Он круто повернулся, наклонился над картой, всем своим видом показывая, что работает и ничего больше не желает знать.
Вахтанг подошел к Наде, сел рядом, взял ее за руку, что-то сказал, и вдруг еле заметная (сквозь слезы) улыбка на мгновение сделала ее такой красивой!
Размеренно и очень громко стучали ходики. Задумчиво теребил бороду Шелгунов. По-прежнему надув губы, смотрел в пол Женька.
Наконец тишину нарушил Марков.
– Пора обедать! – Он подошел к Наде, сказал: – Признаюсь в недостатке, который не исправить даже чтением Брема. Во гневе несправедлив, прошу извинить!
Все повеселели.
Женька сначала ел без аппетита, потом разошелся, ложка сверкала, сверкал и нос.
Надя, казалось, глотает песок. Вскоре она положила ложку.
– Федор Андреевич, как же все-таки быть, ведь там карта осталась, она секретная!
– Н-да! Этого я не учел. – Марков прищурил левый глаз. – А вдруг то был не медведь, а некто загримированный? Быть вам под судом вместе с Женькой!
Шутка не развеселила, поэтому Марков изменил тон:
– Не унывайте, Надюшенька, запасайтесь калориями. Сейчас оседлаем коней, учиним розыск и следствие.
Шелгунов внушительно поднял палец:
– На берлогу надо идти умственно, дело не простое! Однако, поеду с вами да братьев Грибановых покличу, они у нас первые охотники.
* * *
Отряд выглядел грозно. Восемь ружей, две рогатины, топоры, лом, кайла, веревки – всё захватили.
Командовал Шелгунов.

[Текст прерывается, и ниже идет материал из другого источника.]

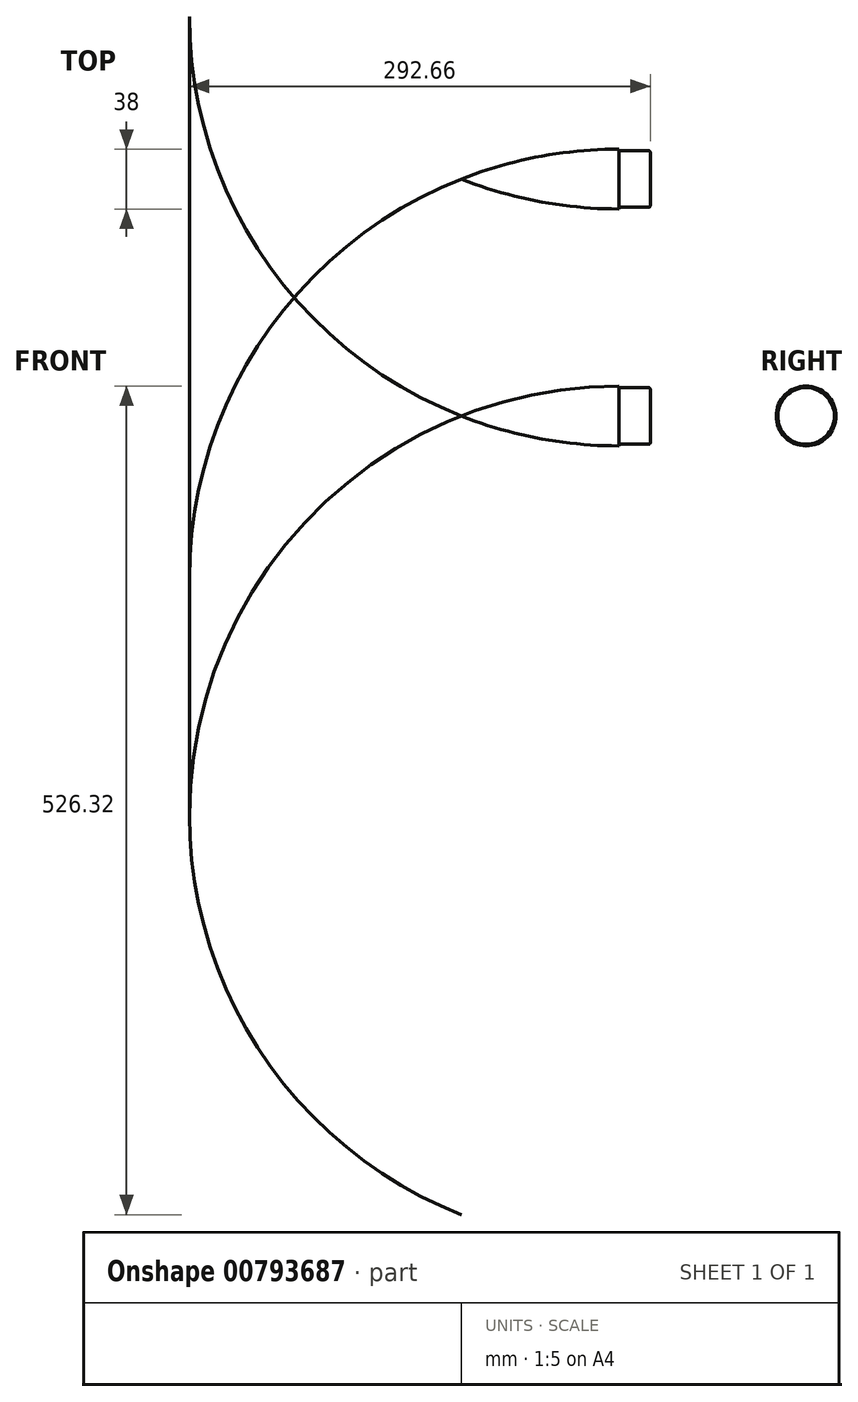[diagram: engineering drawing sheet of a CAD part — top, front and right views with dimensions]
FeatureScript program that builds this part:
annotation { "Feature Type Name" : "Feature", "Feature Type Description" : "" }
export const myFeature = defineFeature(function(context is Context, id is Id, definition is map)
    precondition{}
    {
        {
            var Q0;
            Q0=qCreatedBy(makeId("Top.planeOp"),FACE);
            var sketch = newSketch(context, id + "F0", { "sketchPlane" : qUnion([Q0])});
            skLineSegment(sketch, "E0", {"start": v(100, 0) * mm, "end": v(-49.92, 0) * mm, "construction": true});
            skLineSegment(sketch, "E1", {"start": v(0, 0) * mm, "end": v(0, 19) * mm, "construction": true});
            skLineSegment(sketch, "E2", {"start": v(100, 0) * mm, "end": v(100, 19) * mm, "construction": true});
            skLineSegment(sketch, "E3", {"start": v(-37.94, 19) * mm, "end": v(86.47, 19) * mm, "construction": true});
            skLineSegment(sketch, "E4.bottom", {"start": v(100, 18) * mm, "end": v(119, 18) * mm});
            skLineSegment(sketch, "E4.right", {"start": v(120, 17) * mm, "end": v(120, 0) * mm});
            skLineSegment(sketch, "E5", {"start": v(100, 19) * mm, "end": v(100, 18) * mm});
            skLineSegment(sketch, "E6", {"start": v(0, 0) * mm, "end": v(120, 0) * mm});
            skLineSegment(sketch, "E7.left", {"start": v(100, 19) * mm, "end": v(100, 19) * mm});
            skLineSegment(sketch, "E8.bottom", {"start": v(0, 0) * mm, "end": v(115, 0) * mm});
            skLineSegment(sketch, "E8.left", {"start": v(0, 0) * mm, "end": v(0, 14.5) * mm});
            skPoint(sketch, "E9.visualSharp", {"position": v(120, 18) * mm});
            skArc(sketch, "E9.filletArc", {"start": v(120, 17) * mm, "mid": v(119.7, 17.7) * mm, "end": v(119, 18) * mm});
            skSolve(sketch);
        }
        {
            var Q0;
            Q0=qCreatedBy(makeId("Top.planeOp"),FACE);
            var sketch = newSketch(context, id + "F1", { "sketchPlane" : qUnion([Q0])});
            skLineSegment(sketch, "E10.0", {"start": v(100, 0) * mm, "end": v(-49.92, 0) * mm});
            skLineSegment(sketch, "E10.1", {"start": v(0, 0) * mm, "end": v(0, 19) * mm});
            skLineSegment(sketch, "E10.2", {"start": v(100, 0) * mm, "end": v(100, 19) * mm});
            skLineSegment(sketch, "E10.4", {"start": v(100, 18) * mm, "end": v(119, 18) * mm});
            skLineSegment(sketch, "E10.5", {"start": v(120, 17) * mm, "end": v(120, 0) * mm});
            skLineSegment(sketch, "E10.6", {"start": v(100, 19) * mm, "end": v(100, 18) * mm});
            skLineSegment(sketch, "E10.7", {"start": v(0, 0) * mm, "end": v(120, 0) * mm});
            skPoint(sketch, "E10.8", {"position": v(100, 19) * mm});
            skLineSegment(sketch, "E10.9", {"start": v(0, 0) * mm, "end": v(115, 0) * mm});
            skLineSegment(sketch, "E10.10", {"start": v(0, 0) * mm, "end": v(0, 14.5) * mm});
            skPoint(sketch, "E11.11", {"position": v(120, 18) * mm});
            skArc(sketch, "E11.12", {"start": v(120, 17) * mm, "mid": v(119.7, 17.7) * mm, "end": v(119, 18) * mm});
            skLineSegment(sketch, "E12", {"start": v(100, 19) * mm, "end": v(29.68, 19) * mm, "construction": true});
            skCircle(sketch, "E13", {"center": v(100, -253.66) * mm, "radius": 272.66 * mm});
            skSolve(sketch);
        }
        {
            var Q0;
            {var subQ0=sQuery(id+"F1.wireOp",EDGE,"E10.2");Q0=makeQuery(id+"F1.imprint","IMPRINT",FACE,{"disambiguationData":[TD([[makeQuery(id+"F1.imprint","IMPRINT",EDGE,{"derivedFrom":subQ0}),1.0]])]});}
            var Q1;
            {var subQ2=sQuery(id+"F1.wireOp",EDGE,"E10.2");Q1=makeQuery(id+"F1.imprint","IMPRINT",FACE,{"disambiguationData":[TD([[makeQuery(id+"F1.imprint","IMPRINT",EDGE,{"derivedFrom":subQ2}),-1.0]])]});}
            var Q2;
            Q2=sQuery(id+"F1.wireOp",EDGE,"E10.0");
            revolve(context, id + "F2", {"surfaceOperationType" : NewSurfaceOperationType.NEW, "entities" : qUnion([Q0, Q1]), "axis" : qUnion([Q2]), "revolveType" : RevolveType.FULL});
        }
    });
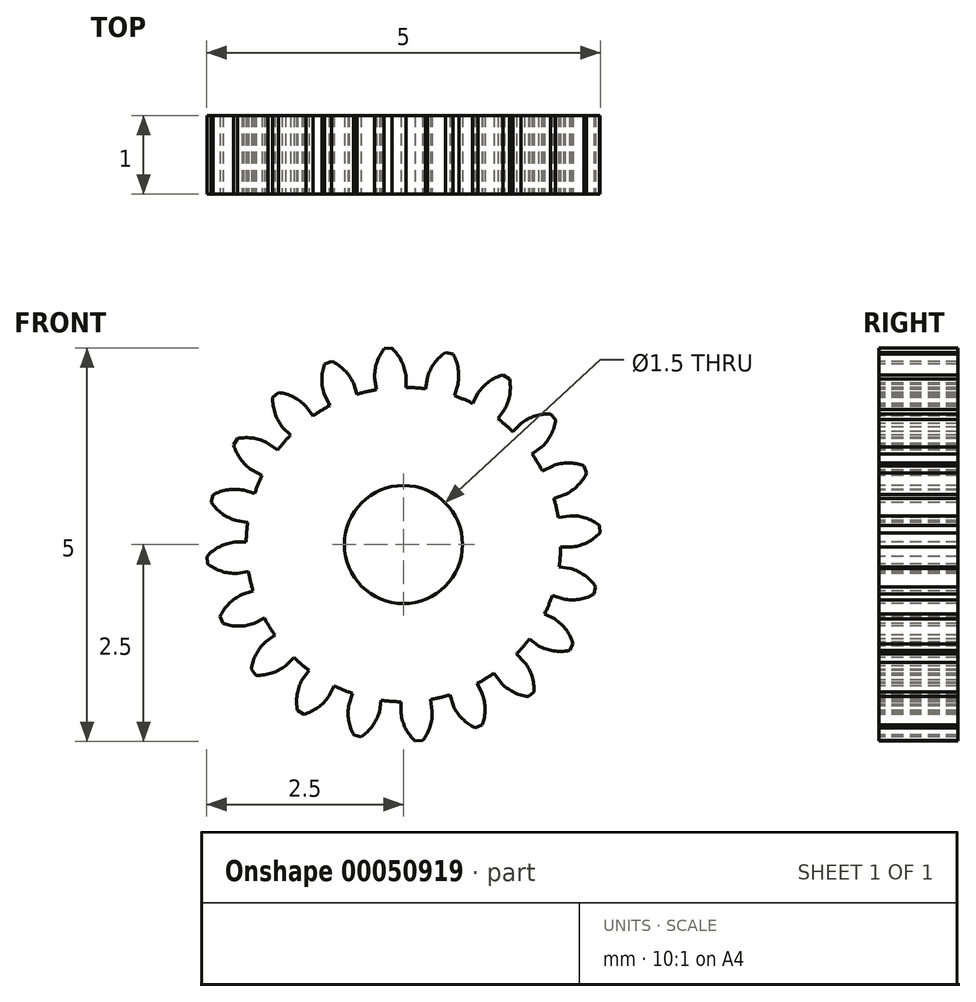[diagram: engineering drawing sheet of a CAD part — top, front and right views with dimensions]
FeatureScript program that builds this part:
annotation { "Feature Type Name" : "Feature", "Feature Type Description" : "" }
export const myFeature = defineFeature(function(context is Context, id is Id, definition is map)
    precondition{}
    {
        {
            assignVariable(context, id + "F0", {"name" : "N", "anyValue" : 20});
        }
        {
            var Q0;
            Q0=qCreatedBy(makeId("Front.planeOp"),FACE);
            var sketch = newSketch(context, id + "F1", { "sketchPlane" : qUnion([Q0])});
            skCircle(sketch, "E0", {"center": v(0, 0) * mm, "radius": 2.5 * mm, "construction": true});
            skCircle(sketch, "E1", {"center": v(0, 0) * mm, "radius": 2.27 * mm, "construction": true});
            skCircle(sketch, "E2", {"center": v(0, 0) * mm, "radius": 2 * mm});
            skLineSegment(sketch, "E3", {"start": v(0, 0) * mm, "end": v(0, 3.3) * mm, "construction": true});
            skLineSegment(sketch, "E4", {"start": v(0, 0) * mm, "end": v(-0.26, 3.3) * mm, "construction": true});
            skCircle(sketch, "E5", {"center": v(0, 2.27) * mm, "radius": 0.57 * mm, "construction": true});
            skArc(sketch, "E6", {"start": v(-0.15, 2.5) * mm, "mid": v(-1.07, 1.89) * mm, "end": v(0.03, 2) * mm, "construction": true});
            skPoint(sketch, "E7", {"position": v(-0.15, 2.5) * mm});
            skLineSegment(sketch, "E8", {"start": v(-0.24, 2.49) * mm, "end": v(-0.15, 2.5) * mm});
            skLineSegment(sketch, "E9", {"start": v(0, 2.27) * mm, "end": v(-1.5, 2.27) * mm, "construction": true});
            skLineSegment(sketch, "E10", {"start": v(0, 2.27) * mm, "end": v(-2.42, 1.4) * mm, "construction": true});
            skArc(sketch, "E11", {"start": v(0.03, 2.15) * mm, "mid": v(-0.03, 2.34) * mm, "end": v(-0.15, 2.5) * mm});
            skPoint(sketch, "E12", {"position": v(0.03, 2) * mm});
            skCircle(sketch, "E13", {"center": v(0, 0) * mm, "radius": 0.75 * mm});
            skPoint(sketch, "E14.orphan", {"position": v(0.03, 2.15) * mm});
            skPoint(sketch, "E15.orphan", {"position": v(-0.37, 2.11) * mm});
            skPoint(sketch, "E16.orphan", {"position": v(-0.24, 2.49) * mm});
            skCircle(sketch, "E17.converted", {"center": v(0, 0) * mm, "radius": 2.15 * mm, "construction": true});
            skLineSegment(sketch, "E18", {"start": v(0.03, 2.15) * mm, "end": v(0.03, 2) * mm});
            skArc(sketch, "E19.MirrorCS", {"start": v(-0.37, 2.11) * mm, "mid": v(-0.34, 2.31) * mm, "end": v(-0.24, 2.49) * mm});
            skLineSegment(sketch, "E20.MirrorCS", {"start": v(-0.37, 2.11) * mm, "end": v(-0.34, 1.97) * mm});
            skSolve(sketch);
        }
        {
            var Q0;
            {var subQ0=sQuery(id+"F1.wireOp",EDGE,"E2");var subQ1=makeQuery(id+"F1.imprint","INTERSECT",VERTEX,{"derivedFrom":[subQ0,sQuery(id+"F1.wireOp",EDGE,"108d931c-383f-4925-9fca-6232282d090d")]});Q0=makeQuery(id+"F1.imprint","IMPRINT",FACE,{"disambiguationData":[TD([[makeQuery(id+"F1.imprint","IMPRINT",EDGE,{"disambiguationData":[TD([[subQ1,-1.0]])],"derivedFrom":subQ0}),1.0]])]});}
            var Q1;
            Q1=makeQuery(id+"F1.imprint","IMPRINT",FACE,{"disambiguationData":[TD([[makeQuery(id+"F1.imprint","IMPRINT",EDGE,{"derivedFrom":sQuery(id+"F1.wireOp",EDGE,"E8")}),-1.0]])]});
            extrude(context, id + "F2", {"entities" : qUnion([Q0, Q1]), "oppositeDirection" : true, "depth" : 1 * mm});
        }
        {
            var Q0;
            Q0=makeQuery(id+"F2.opExtrude","SWEPT_BODY",BODY,{"disambiguationData":[OSD([sQuery(id+"F1.wireOp",EDGE,"E2"),sQuery(id+"F1.wireOp",EDGE,"E8"),sQuery(id+"F1.wireOp",EDGE,"E11"),sQuery(id+"F1.wireOp",EDGE,"7b44ec38-82ac-489c-895e-784479ee6310"),sQuery(id+"F1.wireOp",EDGE,"66a66f3c-7103-4b4e-afb5-6094ba6262ea0.MirrorCS"),sQuery(id+"F1.wireOp",EDGE,"86192332-b820-469b-9f86-a2fa7e4eb0e50.MirrorCS")])]});
            var Q1;
            Q1=sQuery(id+"F1.wireOp",EDGE,"E2");
            circularPattern(context, id + "F3", {"operationType" : NewBodyOperationType.ADD, "entities" : qUnion([Q0]), "axis" : qUnion([Q1]), "angle" : (360 / getVariable(context, 'N')) * degree, "instanceCount" : getVariable(context, 'N')});
        }
    });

Он хотел было тащить еще и путн о– сеть, которой накрывают берлогу при зимней охоте, но раздумал.
Братья Грибановы, здоровенные, очень похожие, привели с собой двух лаек – Симку и Тимку, тоже очень похожих, пушистых, остроносых, с такими умными, человеческими глазами, что в них даже как-то неловко было смотреть.
Лошадей привязали у края болота и осторожно, в боевом порядке подобрались к куруму.
Там была такая неподвижная тишина и спокойствие, что Женька подумал: как будто все нам приснилось!
Но нет! В яме, вцепившись когтями в корневище, застыла медвежья лапа. Рядом лежала порванная полевая сумка. Надя поспешила надеть ее на плечо.
Собаки довольно равнодушно обнюхали лапу. Их специальность – живые медведи.
– Дым, значит, его от чела отогнал, – рассудил Шелгунов, – так он через небо выбивался.
Братья Грибановы согласно кивнули.
Женька сообразил, что челом Шелгунов называет лаз в берлогу, а небом дыру в ее кровле.
Вниз, к лазу, спустились Грибановы да Женька в качестве проводника. Остальные смотрели на них сверху. Ружья держали наизготовку.
Грибанов-старший ткнул в берлогу рогатину. Она не вошла и на метр, во что-то мягко уперлась.
– Собаку пусти, а то всяко бывает! – скомандовал Шелгунов.
Подтолкнули в лаз Симку. Он влез, только хвост торчал, но дальше не пошел, зарычал, впрочем довольно равнодушно, и, пятясь, вылез.
Тогда старший Грибанов, ничего не сказав, решительно заполз сам, держа в руках электрический фонарик и нож.
Вылез он почти так же быстро, как Симка.
– Дела! – сказал он. – Тут второй, как пробка в горловине.
– Я того и опасался! – обращаясь к Маркову, возбужденно сказал Шелгунов. – Бывали случаи: одного убьют – другой затаится, жердями тычут, не пошевельнется. Только собака живого от мертвяка отличит.
Глаза Шелгунова не слезились, взгляд был остр.
Снова старший Грибанов, уже не с ножом, а с веревкой втиснулся в берлогу.
– Неловко лежит, боком, не уцепишь! – сказал он.
Решили раскрыть кровлю берлоги возле отдушины, где торчала лапа и земля потрескалась.
Когда ломали кайлом и ломом, оказалось, что кровля подготовлена медведем к зимовке по-хозяйски – щели между глыбами были тщательно заделаны ветками и мохом.
Шелгунов все время стоял с ружьем на страже. Собаки спокойно лежали у его ног.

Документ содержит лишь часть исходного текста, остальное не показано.